- [Exercise] Copy out the conntrack race-condition patch post below word for word, from its first line to its last.

[PATCH 3/3][CONNTRACK] Fix race condition in early drop

All of lore.kernel.org
 help / color / mirror / Atom feed

* [PATCH 3/3][CONNTRACK] Fix race condition in early drop
@ 2006-08-21  8:47 Pablo Neira Ayuso
  2006-08-22  4:35 ` Yasuyuki KOZAKAI
       [not found] ` <200608220435.k7M4ZSLf001686@toshiba.co.jp>
  0 siblings, 2 replies; 8+ messages in thread
From: Pablo Neira Ayuso @ 2006-08-21  8:47 UTC (permalink / raw)
  To: Netfilter Development Mailinglist; +Cc: Harald Welte, Patrick McHardy

[-- Attachment #1: Type: text/plain, Size: 705 bytes --]

[CONNTRACK] Fix race condition in early drop

On SMP environments the maximum number of conntracks can be overpassed 
under heavy stress situations due to an existing race condition.

        CPU A                   CPU B
     atomic_read()               ...
     early_drop()                ...
        ...                  atomic_read()
   allocate conntrack      allocate conntrack
     atomic_inc()             atomic_inc()

This patch uses an optimistic approach to solve the concurrency problem.

Signed-off-by: Pablo Neira Ayuso <pablo@netfilter.org>

-- 
The dawn of the fourth age of Linux firewalling is coming; a time of 
great struggle and heroic deeds -- J.Kadlecsik got inspired by J.Morris

[-- Attachment #2: 09race.patch --]
[-- Type: text/plain, Size: 4111 bytes --]

[CONNTRACK] Fix race condition in early drop

On SMP environments the maximum number of conntracks can be overpassed
under heavy stress situations due to an existing race condition.

- [Records supplied]

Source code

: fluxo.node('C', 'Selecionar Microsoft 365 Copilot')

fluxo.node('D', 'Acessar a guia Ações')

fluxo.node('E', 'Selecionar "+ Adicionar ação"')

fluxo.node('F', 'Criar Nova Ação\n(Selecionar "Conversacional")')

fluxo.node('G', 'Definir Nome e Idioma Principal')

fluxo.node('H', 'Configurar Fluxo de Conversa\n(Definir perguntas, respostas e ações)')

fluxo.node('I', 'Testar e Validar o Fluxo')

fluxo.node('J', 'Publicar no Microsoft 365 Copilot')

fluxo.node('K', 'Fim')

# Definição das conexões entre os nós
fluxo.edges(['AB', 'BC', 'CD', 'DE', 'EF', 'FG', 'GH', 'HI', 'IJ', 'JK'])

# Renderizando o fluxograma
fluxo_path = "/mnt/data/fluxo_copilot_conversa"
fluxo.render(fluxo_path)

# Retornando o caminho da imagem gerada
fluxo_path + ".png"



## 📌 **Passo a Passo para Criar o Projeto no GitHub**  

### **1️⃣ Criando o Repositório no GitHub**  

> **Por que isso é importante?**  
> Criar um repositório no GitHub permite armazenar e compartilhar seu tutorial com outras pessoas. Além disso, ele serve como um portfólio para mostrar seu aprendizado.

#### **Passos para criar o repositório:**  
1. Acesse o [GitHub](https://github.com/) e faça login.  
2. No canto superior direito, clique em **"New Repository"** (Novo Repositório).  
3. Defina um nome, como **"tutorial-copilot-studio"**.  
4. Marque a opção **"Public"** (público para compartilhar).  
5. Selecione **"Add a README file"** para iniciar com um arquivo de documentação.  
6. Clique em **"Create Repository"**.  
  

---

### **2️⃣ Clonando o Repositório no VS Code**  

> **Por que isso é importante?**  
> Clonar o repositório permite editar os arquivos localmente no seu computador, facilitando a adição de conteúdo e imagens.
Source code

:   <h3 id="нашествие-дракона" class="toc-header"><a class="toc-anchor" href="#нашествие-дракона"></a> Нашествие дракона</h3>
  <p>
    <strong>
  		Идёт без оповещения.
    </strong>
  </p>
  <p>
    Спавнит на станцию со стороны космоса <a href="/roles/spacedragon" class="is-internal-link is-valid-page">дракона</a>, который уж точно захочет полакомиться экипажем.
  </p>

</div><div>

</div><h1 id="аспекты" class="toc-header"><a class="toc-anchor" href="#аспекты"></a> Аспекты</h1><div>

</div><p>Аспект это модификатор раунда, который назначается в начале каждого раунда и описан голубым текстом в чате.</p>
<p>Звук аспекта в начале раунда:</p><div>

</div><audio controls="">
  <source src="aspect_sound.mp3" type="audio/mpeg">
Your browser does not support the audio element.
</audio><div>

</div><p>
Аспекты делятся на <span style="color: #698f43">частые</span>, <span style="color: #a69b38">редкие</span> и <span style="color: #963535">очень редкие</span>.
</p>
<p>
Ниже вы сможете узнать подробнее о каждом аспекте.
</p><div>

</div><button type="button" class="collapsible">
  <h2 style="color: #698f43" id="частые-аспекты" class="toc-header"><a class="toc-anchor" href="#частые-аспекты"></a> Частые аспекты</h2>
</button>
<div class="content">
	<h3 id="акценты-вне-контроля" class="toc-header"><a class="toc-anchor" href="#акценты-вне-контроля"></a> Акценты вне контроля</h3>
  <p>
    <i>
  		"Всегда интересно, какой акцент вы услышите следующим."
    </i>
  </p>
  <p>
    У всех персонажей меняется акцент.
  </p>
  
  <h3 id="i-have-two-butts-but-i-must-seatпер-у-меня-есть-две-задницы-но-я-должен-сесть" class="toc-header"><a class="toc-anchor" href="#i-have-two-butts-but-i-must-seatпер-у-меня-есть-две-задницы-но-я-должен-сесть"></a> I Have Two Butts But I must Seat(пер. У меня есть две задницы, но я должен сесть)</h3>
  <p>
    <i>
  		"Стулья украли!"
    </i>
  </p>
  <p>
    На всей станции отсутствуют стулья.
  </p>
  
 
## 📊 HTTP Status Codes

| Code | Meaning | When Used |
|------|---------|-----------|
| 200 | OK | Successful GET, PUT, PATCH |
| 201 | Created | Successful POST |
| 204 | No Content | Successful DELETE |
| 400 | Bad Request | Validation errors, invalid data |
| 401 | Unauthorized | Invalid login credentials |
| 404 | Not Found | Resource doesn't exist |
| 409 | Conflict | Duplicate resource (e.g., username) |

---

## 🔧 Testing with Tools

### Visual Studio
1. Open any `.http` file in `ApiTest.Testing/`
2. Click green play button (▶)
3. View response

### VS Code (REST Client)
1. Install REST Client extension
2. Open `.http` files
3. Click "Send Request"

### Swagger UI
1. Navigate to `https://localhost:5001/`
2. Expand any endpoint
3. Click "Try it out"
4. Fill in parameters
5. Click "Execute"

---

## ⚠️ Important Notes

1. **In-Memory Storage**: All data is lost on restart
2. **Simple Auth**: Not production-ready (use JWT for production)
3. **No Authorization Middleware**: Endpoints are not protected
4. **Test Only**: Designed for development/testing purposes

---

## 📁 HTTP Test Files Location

- [Response area]
[PATCH 3/3][CONNTRACK] Fix race condition in early drop

All of lore.kernel.org
 help / color / mirror / Atom feed

* [PATCH 3/3][CONNTRACK] Fix race condition in early drop
@ 2006-08-21  8:47 Pablo Neira Ayuso
  2006-08-22  4:35 ` Yasuyuki KOZAKAI
       [not found] ` <200608220435.k7M4ZSLf001686@toshiba.co.jp>
  0 siblings, 2 replies; 8+ messages in thread
From: Pablo Neira Ayuso @ 2006-08-21  8:47 UTC (permalink / raw)
  To: Netfilter Development Mailinglist; +Cc: Harald Welte, Patrick McHardy

[-- Attachment #1: Type: text/plain, Size: 705 bytes --]

[CONNTRACK] Fix race condition in early drop

On SMP environments the maximum number of conntracks can be overpassed 
under heavy stress situations due to an existing race condition.

        CPU A                   CPU B
     atomic_read()               ...
     early_drop()                ...
        ...                  atomic_read()
   allocate conntrack      allocate conntrack
     atomic_inc()             atomic_inc()

This patch uses an optimistic approach to solve the concurrency problem.

Signed-off-by: Pablo Neira Ayuso <pablo@netfilter.org>

-- 
The dawn of the fourth age of Linux firewalling is coming; a time of 
great struggle and heroic deeds -- J.Kadlecsik got inspired by J.Morris

[-- Attachment #2: 09race.patch --]
[-- Type: text/plain, Size: 4111 bytes --]

[CONNTRACK] Fix race condition in early drop

On SMP environments the maximum number of conntracks can be overpassed
under heavy stress situations due to an existing race condition.